_EXERCISE DESCRIPTION_.
Rewrite the items from the line containing "catalogue / barcode: US 3482425" through the line containing "genus: Schizachyrium", both included, and change every "collectors" to "collected by". Leave everything else as it is.

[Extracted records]
⁂

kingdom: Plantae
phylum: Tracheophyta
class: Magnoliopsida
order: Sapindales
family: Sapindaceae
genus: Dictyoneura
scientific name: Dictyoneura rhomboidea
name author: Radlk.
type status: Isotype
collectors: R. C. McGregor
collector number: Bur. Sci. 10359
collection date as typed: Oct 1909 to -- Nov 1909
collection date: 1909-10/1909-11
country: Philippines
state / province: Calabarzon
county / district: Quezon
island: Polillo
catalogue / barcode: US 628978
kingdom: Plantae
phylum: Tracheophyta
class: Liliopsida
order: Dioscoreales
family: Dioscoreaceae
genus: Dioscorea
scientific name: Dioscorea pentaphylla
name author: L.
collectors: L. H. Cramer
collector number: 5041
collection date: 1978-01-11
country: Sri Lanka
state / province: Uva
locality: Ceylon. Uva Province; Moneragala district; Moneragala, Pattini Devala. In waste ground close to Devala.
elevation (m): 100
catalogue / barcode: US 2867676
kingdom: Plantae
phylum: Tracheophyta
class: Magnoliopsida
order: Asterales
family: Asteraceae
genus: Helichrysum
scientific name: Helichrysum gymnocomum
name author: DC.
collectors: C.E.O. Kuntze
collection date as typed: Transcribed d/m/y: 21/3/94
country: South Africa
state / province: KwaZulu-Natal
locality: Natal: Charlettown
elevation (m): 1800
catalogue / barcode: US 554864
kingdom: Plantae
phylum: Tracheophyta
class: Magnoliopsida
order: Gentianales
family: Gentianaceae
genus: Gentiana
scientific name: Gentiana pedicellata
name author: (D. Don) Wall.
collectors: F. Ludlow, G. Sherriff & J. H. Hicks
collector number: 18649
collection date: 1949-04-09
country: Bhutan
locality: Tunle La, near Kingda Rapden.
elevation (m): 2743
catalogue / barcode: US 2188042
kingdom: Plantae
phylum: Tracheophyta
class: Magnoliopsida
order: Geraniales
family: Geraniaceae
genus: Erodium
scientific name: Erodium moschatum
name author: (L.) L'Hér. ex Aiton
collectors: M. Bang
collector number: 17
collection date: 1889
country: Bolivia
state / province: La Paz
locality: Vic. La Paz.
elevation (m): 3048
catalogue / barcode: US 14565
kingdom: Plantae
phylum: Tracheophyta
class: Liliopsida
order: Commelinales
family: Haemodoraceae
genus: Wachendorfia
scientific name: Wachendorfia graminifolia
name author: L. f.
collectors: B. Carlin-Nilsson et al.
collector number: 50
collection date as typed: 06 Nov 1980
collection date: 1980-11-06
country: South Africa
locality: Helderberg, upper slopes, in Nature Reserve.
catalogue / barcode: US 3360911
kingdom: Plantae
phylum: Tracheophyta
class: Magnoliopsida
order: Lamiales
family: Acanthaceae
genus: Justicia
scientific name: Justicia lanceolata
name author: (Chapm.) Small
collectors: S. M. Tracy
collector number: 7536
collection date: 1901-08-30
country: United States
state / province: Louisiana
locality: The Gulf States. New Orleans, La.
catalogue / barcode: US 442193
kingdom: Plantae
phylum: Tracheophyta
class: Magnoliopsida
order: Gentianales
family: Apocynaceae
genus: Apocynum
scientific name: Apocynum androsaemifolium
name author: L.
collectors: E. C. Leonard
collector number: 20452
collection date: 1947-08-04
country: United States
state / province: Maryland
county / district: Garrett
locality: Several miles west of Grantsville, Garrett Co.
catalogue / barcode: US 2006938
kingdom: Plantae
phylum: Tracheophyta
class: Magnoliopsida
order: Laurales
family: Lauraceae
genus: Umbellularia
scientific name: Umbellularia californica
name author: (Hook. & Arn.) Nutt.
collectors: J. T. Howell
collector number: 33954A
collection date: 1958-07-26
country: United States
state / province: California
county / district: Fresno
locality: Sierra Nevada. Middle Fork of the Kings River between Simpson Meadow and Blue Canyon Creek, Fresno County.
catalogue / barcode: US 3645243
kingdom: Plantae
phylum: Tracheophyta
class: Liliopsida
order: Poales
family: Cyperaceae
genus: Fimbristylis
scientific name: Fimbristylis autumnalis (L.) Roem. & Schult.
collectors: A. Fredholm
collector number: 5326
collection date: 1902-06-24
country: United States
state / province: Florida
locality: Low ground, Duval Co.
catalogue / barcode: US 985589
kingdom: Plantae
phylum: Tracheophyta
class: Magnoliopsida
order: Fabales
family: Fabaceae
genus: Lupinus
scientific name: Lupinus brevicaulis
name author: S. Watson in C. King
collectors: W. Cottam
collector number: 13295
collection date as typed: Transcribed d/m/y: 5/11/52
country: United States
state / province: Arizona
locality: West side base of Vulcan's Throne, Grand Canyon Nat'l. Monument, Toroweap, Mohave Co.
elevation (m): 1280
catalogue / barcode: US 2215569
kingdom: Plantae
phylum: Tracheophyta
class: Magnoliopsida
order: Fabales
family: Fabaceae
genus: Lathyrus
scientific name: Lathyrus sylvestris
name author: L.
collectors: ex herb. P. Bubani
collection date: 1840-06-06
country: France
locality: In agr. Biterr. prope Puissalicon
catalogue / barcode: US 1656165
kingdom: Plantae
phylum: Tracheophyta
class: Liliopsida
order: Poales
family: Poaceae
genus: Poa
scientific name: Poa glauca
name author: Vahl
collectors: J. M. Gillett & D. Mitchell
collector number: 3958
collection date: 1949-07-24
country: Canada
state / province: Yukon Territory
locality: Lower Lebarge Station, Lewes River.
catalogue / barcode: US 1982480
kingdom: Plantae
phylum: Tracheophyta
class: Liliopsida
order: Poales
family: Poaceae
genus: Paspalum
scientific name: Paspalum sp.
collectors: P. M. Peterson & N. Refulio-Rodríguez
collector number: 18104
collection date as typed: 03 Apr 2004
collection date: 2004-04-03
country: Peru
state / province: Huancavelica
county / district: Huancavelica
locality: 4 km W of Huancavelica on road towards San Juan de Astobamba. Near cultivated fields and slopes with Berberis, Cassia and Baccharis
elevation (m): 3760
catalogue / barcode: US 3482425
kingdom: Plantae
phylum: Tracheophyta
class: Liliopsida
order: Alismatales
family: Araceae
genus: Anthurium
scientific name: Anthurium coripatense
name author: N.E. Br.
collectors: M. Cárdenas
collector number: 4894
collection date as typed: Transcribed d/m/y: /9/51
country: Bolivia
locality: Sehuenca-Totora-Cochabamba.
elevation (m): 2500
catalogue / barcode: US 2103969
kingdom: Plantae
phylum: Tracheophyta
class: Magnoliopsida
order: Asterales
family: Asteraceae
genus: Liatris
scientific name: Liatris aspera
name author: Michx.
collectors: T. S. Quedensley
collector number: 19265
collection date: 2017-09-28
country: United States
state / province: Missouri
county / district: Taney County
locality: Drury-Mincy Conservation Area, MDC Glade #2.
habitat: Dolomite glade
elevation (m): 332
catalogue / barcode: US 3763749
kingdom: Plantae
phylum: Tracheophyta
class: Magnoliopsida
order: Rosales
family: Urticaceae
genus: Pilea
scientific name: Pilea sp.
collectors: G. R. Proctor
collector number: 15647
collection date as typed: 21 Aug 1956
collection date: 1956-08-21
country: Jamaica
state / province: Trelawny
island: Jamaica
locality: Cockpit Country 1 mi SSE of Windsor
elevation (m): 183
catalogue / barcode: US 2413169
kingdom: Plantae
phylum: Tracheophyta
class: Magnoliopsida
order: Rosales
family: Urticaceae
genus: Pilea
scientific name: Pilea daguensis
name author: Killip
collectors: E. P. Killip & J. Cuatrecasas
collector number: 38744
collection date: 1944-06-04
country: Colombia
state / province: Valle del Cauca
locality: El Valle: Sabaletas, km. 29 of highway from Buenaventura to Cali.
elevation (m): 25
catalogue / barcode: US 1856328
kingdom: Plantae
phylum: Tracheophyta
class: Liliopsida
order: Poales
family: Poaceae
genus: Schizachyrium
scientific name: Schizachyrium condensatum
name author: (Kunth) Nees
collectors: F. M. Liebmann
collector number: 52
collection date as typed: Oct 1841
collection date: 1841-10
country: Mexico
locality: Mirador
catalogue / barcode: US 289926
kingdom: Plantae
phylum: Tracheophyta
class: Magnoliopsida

⁂

_RESPONSE FOR THIS EXERCISE_.
catalogue / barcode: US 3482425
kingdom: Plantae
phylum: Tracheophyta
class: Liliopsida
order: Alismatales
family: Araceae
genus: Anthurium
scientific name: Anthurium coripatense
name author: N.E. Br.
collected by: M. Cárdenas
collector number: 4894
collection date as typed: Transcribed d/m/y: /9/51
country: Bolivia
locality: Sehuenca-Totora-Cochabamba.
elevation (m): 2500
catalogue / barcode: US 2103969
kingdom: Plantae
phylum: Tracheophyta
class: Magnoliopsida
order: Asterales
family: Asteraceae
genus: Liatris
scientific name: Liatris aspera
name author: Michx.
collected by: T. S. Quedensley
collector number: 19265
collection date: 2017-09-28
country: United States
state / province: Missouri
county / district: Taney County
locality: Drury-Mincy Conservation Area, MDC Glade #2.
habitat: Dolomite glade
elevation (m): 332
catalogue / barcode: US 3763749
kingdom: Plantae
phylum: Tracheophyta
class: Magnoliopsida
order: Rosales
family: Urticaceae
genus: Pilea
scientific name: Pilea sp.
collected by: G. R. Proctor
collector number: 15647
collection date as typed: 21 Aug 1956
collection date: 1956-08-21
country: Jamaica
state / province: Trelawny
island: Jamaica
locality: Cockpit Country 1 mi SSE of Windsor
elevation (m): 183
catalogue / barcode: US 2413169
kingdom: Plantae
phylum: Tracheophyta
class: Magnoliopsida
order: Rosales
family: Urticaceae
genus: Pilea
scientific name: Pilea daguensis
name author: Killip
collected by: E. P. Killip & J. Cuatrecasas
collector number: 38744
collection date: 1944-06-04
country: Colombia
state / province: Valle del Cauca
locality: El Valle: Sabaletas, km. 29 of highway from Buenaventura to Cali.
elevation (m): 25
catalogue / barcode: US 1856328
kingdom: Plantae
phylum: Tracheophyta
class: Liliopsida
order: Poales
family: Poaceae
genus: Schizachyrium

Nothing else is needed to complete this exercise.